But this year I feel like Gatsby and I have a whole lot more in common. We both had a dream. We both pictured our lives working out in certain ways. We worked and planned and spent years
trying to build a certain style of life. We both had visions of future Christmas cards, he with Daisy, and me with Josh and the kids. Gatsby pictured himself and Daisy, sitting on a blanket enjoying the scenery of West Egg, talking about nothing, just relieved at the company. I had pictured Josh and me, sitting on the dock at Elk Lake, Josh swinging our baby boy into the water and talking about tying flies for fly-fishing and hunting for frogs. But like Gatsby, there comes a moment when it settles in that all the things we’ve pictured will never happen. And we both think,
This is as happy as we can ever be
. If this person is not in our lives then there is nothing else to look forward to. There is no image of the future on which we can rest comfortably. That person (me, Josh; him, Daisy) is the “incarnation” of our dream. For both of us, the dream dies almost as quickly as it came.
You can’t reinvent the past. It seems so simple. But for me life has now been abruptly sliced into two categories. Before Josh died and after Josh died. And there are moments when I think that I can somehow go back. Until Josh died, I thought I understood what time was and how it worked. I thought I knew that you couldn’t go back. But death gives time a whole new meaning. I have days on which suddenly it will hit me, as if for the first time, and I will say to myself,
Oh my God. I’m never going to see him again
. Every time that thought comes to my mind, no matter when or where I am, it seems to be as painful as the first time. I can’t go back. I will never be able to go back. I know that even now, three months later, my brain hasn’t fully absorbed that concept. That’s what Gatsby and I also have in common. We can’t seem to swallow our own realities. Of course, it’s not like I’m cooking dinner for two and looking out the driveway waiting for his car to pull up, but I still don’t know if I get it.

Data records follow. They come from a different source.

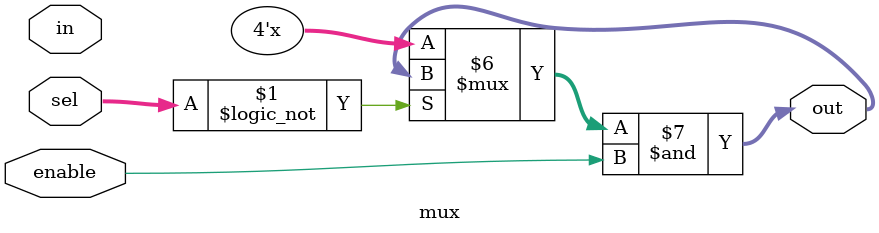
<source format=v>
module mux(
    input [15:0] in,
    input [1:0] sel,
    input enable,
    output [3:0] out
);
    assign out = (sel == 0 ? out[3:0]:
                 sel == 1 ? out[7:4]:
                 sel == 2 ? out[11:8]: out[15:12]) & enable;
endmodule

</source>
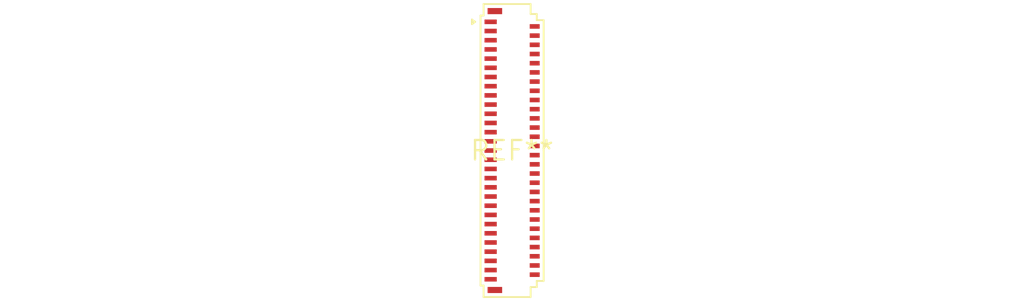
<source format=kicad_pcb>
(kicad_pcb (version 20240108) (generator pcbnew)

  (general
    (thickness 1.6)
  )

  (paper "A4")
  (layers
    (0 "F.Cu" signal)
    (31 "B.Cu" signal)
    (32 "B.Adhes" user "B.Adhesive")
    (33 "F.Adhes" user "F.Adhesive")
    (34 "B.Paste" user)
    (35 "F.Paste" user)
    (36 "B.SilkS" user "B.Silkscreen")
    (37 "F.SilkS" user "F.Silkscreen")
    (38 "B.Mask" user)
    (39 "F.Mask" user)
    (40 "Dwgs.User" user "User.Drawings")
    (41 "Cmts.User" user "User.Comments")
    (42 "Eco1.User" user "User.Eco1")
    (43 "Eco2.User" user "User.Eco2")
    (44 "Edge.Cuts" user)
    (45 "Margin" user)
    (46 "B.CrtYd" user "B.Courtyard")
    (47 "F.CrtYd" user "F.Courtyard")
    (48 "B.Fab" user)
    (49 "F.Fab" user)
    (50 "User.1" user)
    (51 "User.2" user)
    (52 "User.3" user)
    (53 "User.4" user)
    (54 "User.5" user)
    (55 "User.6" user)
    (56 "User.7" user)
    (57 "User.8" user)
    (58 "User.9" user)
  )

  (setup
    (pad_to_mask_clearance 0)
    (pcbplotparams
      (layerselection 0x00010fc_ffffffff)
      (plot_on_all_layers_selection 0x0000000_00000000)
      (disableapertmacros false)
      (usegerberextensions false)
      (usegerberattributes false)
      (usegerberadvancedattributes false)
      (creategerberjobfile false)
      (dashed_line_dash_ratio 12.000000)
      (dashed_line_gap_ratio 3.000000)
      (svgprecision 4)
      (plotframeref false)
      (viasonmask false)
      (mode 1)
      (useauxorigin false)
      (hpglpennumber 1)
      (hpglpenspeed 20)
      (hpglpendiameter 15.000000)
      (dxfpolygonmode false)
      (dxfimperialunits false)
      (dxfusepcbnewfont false)
      (psnegative false)
      (psa4output false)
      (plotreference false)
      (plotvalue false)
      (plotinvisibletext false)
      (sketchpadsonfab false)
      (subtractmaskfromsilk false)
      (outputformat 1)
      (mirror false)
      (drillshape 1)
      (scaleselection 1)
      (outputdirectory "")
    )
  )

  (net 0 "")

  (footprint "Hirose_FH26-57S-0.3SHW_2Rows-57Pins-1MP_P0.60mm_Horizontal" (layer "F.Cu") (at 0 0))

)

</source>
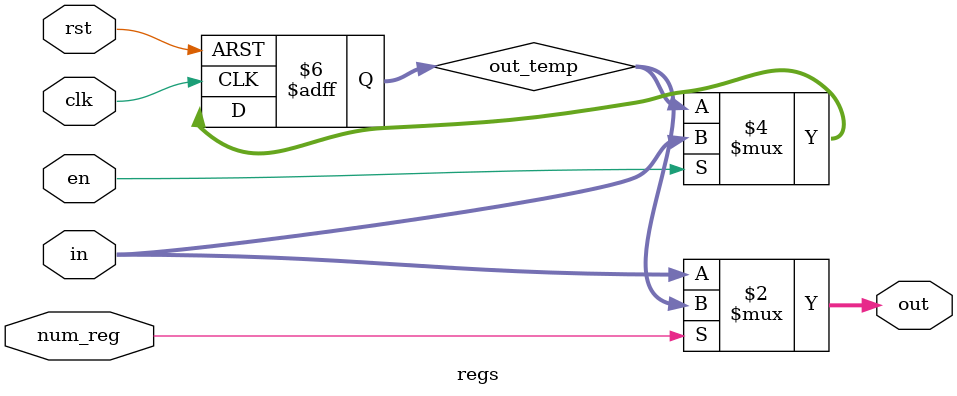
<source format=v>
module regs (
    rst,clk,en,in,num_reg,out
);
    parameter RSTTYPE = "ASYNC";
    parameter WIDTH = 4;

    input rst,clk,en,num_reg;
    input [WIDTH-1:0] in;
    output [WIDTH-1:0] out;

    reg [WIDTH-1:0] out_temp;

    generate
        if(RSTTYPE == "SYNC") begin
            always @(posedge clk) begin
                if(rst) begin
                    out_temp <= 0;
                end
                else if(en)
                    out_temp <= in;
            end
        end
        else if(RSTTYPE == "ASYNC") begin
            always @(posedge clk or posedge rst) begin
                if(rst) begin
                    out_temp <= 0;
                end
                else if(en)
                    out_temp <= in;
            end
        end
    endgenerate

    assign out = (num_reg == 0) ? in : out_temp;

endmodule


</source>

A few weeks after Josh died I ordered return address labels that only had my name on them. Instead of
JOSH AND NATALIE
TAYLOR
they just said
NATALIE TAYLOR
. Around the same time, I took Josh’s name off of our checking accounts, and I immediately ordered new checks with only my name on them. Most notably, not even a month after losing Josh, I stopped wearing my wedding ring. I did this because I wanted everyone to know that I got it. I didn’t want
anyone
to think that I was in denial about his death (as if Consumers Energy or Comcast Cable care about whether or not I’m in denial). Months later, as I read
The Great Gatsby
again, I think about my return address labels, checks, and wedding ring. I don’t get it. I don’t understand what has happened. I just try to change things around me to help my brain along. But it doesn’t help.